I'm honestly confused by the design of SWE-bench and why is considered reliable.
It's based on existing GitHub PRs and Issues, the full dataset is on HuggingFace and is one year old now. All frontier models 100% have those issues and PRs in their training data so obviously they are good at reproducing fixes for them when confronted with the same codebase and similar requests. Am I missing something? How is this considered the most reliable benchmark?
> But even setting aside the leaked answers, the scorer’s normalize_str function strips ALL whitespace, ALL punctuation, and lowercases everything before comparison. This means:
I don't understand the concern here
I wonder if this puts into question the mythos benchmark which smashed basically all coding benchmarks to a staggering degree.
This exploiting of benchmarks isn't that interesting to me since it would be obvious.
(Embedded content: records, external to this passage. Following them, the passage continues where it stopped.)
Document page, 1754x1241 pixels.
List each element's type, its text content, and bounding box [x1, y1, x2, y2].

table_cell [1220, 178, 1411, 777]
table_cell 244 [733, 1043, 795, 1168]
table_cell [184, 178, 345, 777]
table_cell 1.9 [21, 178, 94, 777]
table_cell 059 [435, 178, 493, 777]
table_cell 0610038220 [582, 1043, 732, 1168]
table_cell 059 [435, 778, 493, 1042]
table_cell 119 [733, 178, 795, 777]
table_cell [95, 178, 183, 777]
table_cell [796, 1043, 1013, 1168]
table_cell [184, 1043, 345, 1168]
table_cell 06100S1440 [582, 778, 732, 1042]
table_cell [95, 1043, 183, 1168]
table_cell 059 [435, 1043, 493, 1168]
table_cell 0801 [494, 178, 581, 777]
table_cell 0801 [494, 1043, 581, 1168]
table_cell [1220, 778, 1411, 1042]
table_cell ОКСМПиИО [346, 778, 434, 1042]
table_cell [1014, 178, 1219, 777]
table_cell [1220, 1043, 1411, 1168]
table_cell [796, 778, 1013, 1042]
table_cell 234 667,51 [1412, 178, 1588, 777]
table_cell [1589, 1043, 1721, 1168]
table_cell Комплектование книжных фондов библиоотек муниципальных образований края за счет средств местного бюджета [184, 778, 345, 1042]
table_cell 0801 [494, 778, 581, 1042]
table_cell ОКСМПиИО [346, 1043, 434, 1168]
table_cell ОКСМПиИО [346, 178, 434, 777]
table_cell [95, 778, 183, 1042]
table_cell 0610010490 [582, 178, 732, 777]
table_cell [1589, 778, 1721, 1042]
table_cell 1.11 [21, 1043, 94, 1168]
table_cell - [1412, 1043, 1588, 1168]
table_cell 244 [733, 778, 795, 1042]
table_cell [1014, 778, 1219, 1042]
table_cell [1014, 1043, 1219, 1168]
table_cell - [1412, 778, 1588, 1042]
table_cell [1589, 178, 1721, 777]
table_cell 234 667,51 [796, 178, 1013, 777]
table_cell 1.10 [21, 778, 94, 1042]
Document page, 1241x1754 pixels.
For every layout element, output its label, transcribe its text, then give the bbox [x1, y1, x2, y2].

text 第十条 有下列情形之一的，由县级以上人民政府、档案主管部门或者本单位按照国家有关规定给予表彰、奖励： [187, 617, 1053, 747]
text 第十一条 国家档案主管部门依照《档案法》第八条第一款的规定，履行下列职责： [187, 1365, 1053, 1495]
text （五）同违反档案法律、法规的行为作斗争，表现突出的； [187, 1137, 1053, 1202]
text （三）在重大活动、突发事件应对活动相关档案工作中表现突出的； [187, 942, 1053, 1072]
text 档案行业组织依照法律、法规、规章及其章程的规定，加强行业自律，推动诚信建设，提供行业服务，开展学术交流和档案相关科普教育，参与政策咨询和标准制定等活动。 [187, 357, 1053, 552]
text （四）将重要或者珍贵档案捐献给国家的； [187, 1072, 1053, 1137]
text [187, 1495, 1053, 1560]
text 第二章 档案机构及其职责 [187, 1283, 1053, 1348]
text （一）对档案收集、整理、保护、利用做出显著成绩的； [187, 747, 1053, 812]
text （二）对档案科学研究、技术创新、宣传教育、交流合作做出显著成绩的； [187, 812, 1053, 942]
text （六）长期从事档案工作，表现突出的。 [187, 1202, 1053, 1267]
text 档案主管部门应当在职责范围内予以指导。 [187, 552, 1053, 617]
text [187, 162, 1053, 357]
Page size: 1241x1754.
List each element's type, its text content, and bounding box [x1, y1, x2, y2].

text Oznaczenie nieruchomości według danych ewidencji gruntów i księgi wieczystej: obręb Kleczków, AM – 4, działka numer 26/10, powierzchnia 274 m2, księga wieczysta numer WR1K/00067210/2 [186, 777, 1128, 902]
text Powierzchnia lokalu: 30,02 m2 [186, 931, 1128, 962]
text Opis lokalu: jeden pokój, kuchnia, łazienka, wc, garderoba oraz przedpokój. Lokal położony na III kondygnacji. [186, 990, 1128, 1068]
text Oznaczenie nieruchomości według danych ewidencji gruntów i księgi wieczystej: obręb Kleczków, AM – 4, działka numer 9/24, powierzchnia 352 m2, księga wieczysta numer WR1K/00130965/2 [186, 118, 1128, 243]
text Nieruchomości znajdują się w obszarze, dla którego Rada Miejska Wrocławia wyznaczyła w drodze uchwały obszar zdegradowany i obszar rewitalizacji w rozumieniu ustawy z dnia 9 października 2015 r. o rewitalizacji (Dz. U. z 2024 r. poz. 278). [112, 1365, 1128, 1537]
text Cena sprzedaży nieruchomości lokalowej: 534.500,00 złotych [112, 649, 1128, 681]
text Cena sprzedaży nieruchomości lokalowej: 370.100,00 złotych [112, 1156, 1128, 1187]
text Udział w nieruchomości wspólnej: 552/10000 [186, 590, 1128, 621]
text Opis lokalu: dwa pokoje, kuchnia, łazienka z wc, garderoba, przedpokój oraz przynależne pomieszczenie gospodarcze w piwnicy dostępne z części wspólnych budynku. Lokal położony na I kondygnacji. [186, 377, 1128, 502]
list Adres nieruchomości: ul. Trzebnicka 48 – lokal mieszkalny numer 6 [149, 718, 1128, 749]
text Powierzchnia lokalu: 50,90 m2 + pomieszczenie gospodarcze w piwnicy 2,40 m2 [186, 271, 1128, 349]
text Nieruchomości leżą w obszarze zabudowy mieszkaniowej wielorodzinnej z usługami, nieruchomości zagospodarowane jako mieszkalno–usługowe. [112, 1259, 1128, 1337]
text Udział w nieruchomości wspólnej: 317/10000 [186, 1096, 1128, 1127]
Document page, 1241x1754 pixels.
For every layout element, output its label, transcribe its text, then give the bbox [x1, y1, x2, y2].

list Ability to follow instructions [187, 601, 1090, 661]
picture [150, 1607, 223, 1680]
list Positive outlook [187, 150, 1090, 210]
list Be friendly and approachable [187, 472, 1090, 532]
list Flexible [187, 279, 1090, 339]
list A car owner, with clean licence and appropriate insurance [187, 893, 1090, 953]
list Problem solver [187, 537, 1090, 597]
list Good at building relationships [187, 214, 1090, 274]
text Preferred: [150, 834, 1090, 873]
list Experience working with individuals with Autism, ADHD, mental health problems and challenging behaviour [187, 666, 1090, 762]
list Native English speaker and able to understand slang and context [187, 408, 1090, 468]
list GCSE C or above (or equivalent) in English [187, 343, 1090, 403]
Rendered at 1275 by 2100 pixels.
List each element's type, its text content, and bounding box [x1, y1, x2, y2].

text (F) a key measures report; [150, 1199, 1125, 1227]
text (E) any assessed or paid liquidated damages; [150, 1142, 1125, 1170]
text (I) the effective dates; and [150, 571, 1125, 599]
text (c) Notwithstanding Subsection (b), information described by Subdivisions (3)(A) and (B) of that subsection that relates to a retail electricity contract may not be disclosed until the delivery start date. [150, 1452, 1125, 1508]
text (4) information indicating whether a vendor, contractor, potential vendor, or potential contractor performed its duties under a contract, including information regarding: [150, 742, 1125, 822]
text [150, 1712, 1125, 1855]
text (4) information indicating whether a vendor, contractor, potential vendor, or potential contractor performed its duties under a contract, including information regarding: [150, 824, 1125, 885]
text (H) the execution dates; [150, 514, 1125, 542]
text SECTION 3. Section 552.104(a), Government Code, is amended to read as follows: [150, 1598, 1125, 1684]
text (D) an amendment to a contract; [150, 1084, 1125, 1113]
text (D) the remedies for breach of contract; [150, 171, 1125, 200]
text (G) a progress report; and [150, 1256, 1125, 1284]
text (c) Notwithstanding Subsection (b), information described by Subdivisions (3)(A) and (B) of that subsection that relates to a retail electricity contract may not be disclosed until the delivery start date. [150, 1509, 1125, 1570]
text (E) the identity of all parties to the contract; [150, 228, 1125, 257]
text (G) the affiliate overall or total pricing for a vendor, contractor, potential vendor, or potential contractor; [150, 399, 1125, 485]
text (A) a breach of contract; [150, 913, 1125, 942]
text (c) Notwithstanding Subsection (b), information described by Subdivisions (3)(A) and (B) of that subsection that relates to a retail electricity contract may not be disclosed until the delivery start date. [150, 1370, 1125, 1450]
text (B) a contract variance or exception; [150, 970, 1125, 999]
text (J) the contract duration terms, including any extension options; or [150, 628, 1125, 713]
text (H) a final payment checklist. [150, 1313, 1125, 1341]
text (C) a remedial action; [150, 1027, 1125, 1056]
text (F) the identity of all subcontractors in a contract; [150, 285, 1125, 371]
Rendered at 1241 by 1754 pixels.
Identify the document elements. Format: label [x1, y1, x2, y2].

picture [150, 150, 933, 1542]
The main way I assume they're gaming the benchmarks is by creating training data that closely matches the test data, even for ARC where the test data is secret.
It's still a good benchmark to see which model cheats the best, I suppose.
whats the point of doing this. You have found loop holes to exploit and aced the benchmark.We did something similar with the DAB Benchmark. This exploit seems like an extension of it with lookups for the gold standard for other benchmarks.
UC Berkley will be better placed if the grads spend their time in suggesting ways to make the benchmark better.. Instead of making such simple exploits
I always assumed that these benchmarks would happen in a sandbox. I'm surprised that no one realized this sooner.
This is a cracker wow
Not really on the topic, but I have wondered if we need a different type of test to help find model architecture potential. Standardized training sets followed by testing to see the potential curves of a model. train on x, test, add y, test, add z, test. At each increment you see how well the model is absorbing the information and extrapolate how well that architecture may do if more fully trained.
Ironic given that the entire blog is written by AI..
This is a cracker wow!!
The real question is how to close to VW and Deiselgate are these offenses? And what exposure do these companies have? I would assume securities fraud, if only because Matt Levine says everything is securities fraud.
what are the point of benchmarks?
The fact these guys got an LLM to write that page about this is diabolical.
Unreadable.
Apparently, the agent also wrote the article.